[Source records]

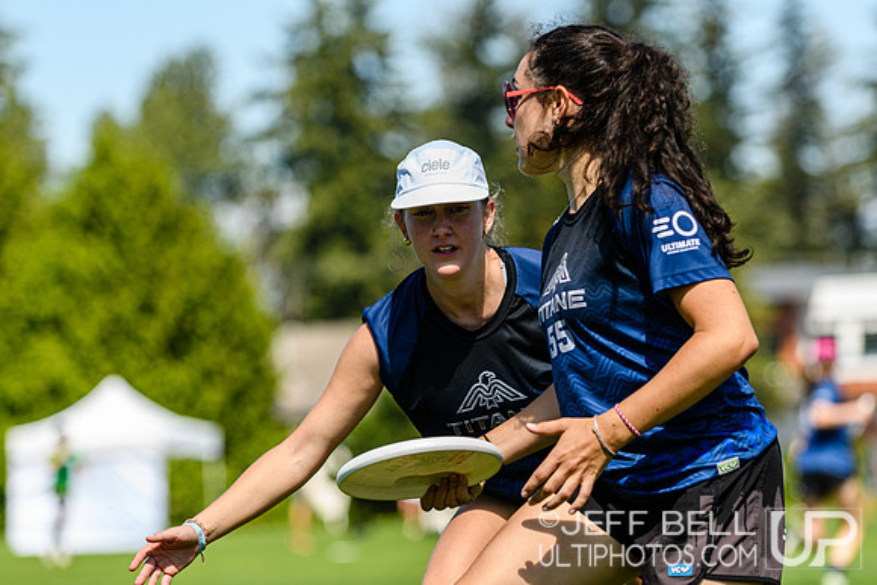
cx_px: 438
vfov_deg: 6.8
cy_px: 292
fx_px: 4934
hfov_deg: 10.2
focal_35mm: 202
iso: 180
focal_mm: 135
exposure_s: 1/1250
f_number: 3.2
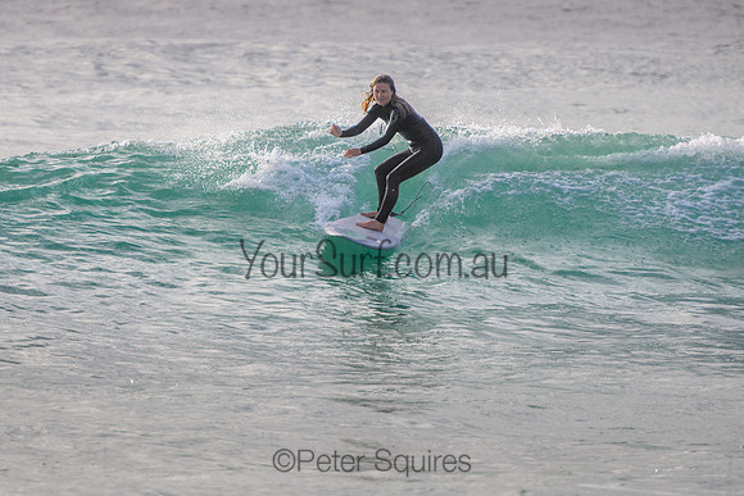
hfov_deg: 3.7
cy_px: 271
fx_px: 11372
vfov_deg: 2.5
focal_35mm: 550
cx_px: 281
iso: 320
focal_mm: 400
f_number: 5.6
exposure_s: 1/2000
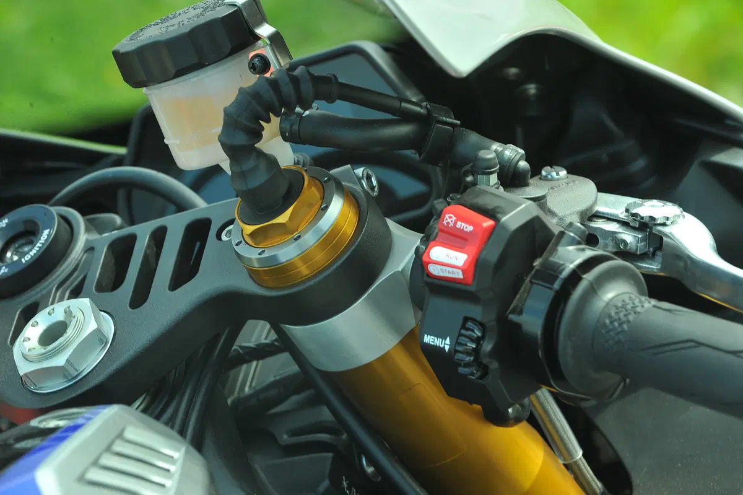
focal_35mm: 140
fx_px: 2888
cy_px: 248
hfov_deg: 14.7
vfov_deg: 9.8
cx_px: 372
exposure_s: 1/100
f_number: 8
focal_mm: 140
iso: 320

**AIM OF THE EXERCISE**
The range to transcribe runs from the line holding "focal_mm: 135" through the final line of the data above; copy it exactly and exclude the pictures.

**ANSWER TO THIS TASK**
focal_mm: 135
exposure_s: 1/1250
f_number: 3.2
hfov_deg: 3.7
cy_px: 271
fx_px: 11372
vfov_deg: 2.5
focal_35mm: 550
cx_px: 281
iso: 320
focal_mm: 400
f_number: 5.6
exposure_s: 1/2000
focal_35mm: 140
fx_px: 2888
cy_px: 248
hfov_deg: 14.7
vfov_deg: 9.8
cx_px: 372
exposure_s: 1/100
f_number: 8
focal_mm: 140
iso: 320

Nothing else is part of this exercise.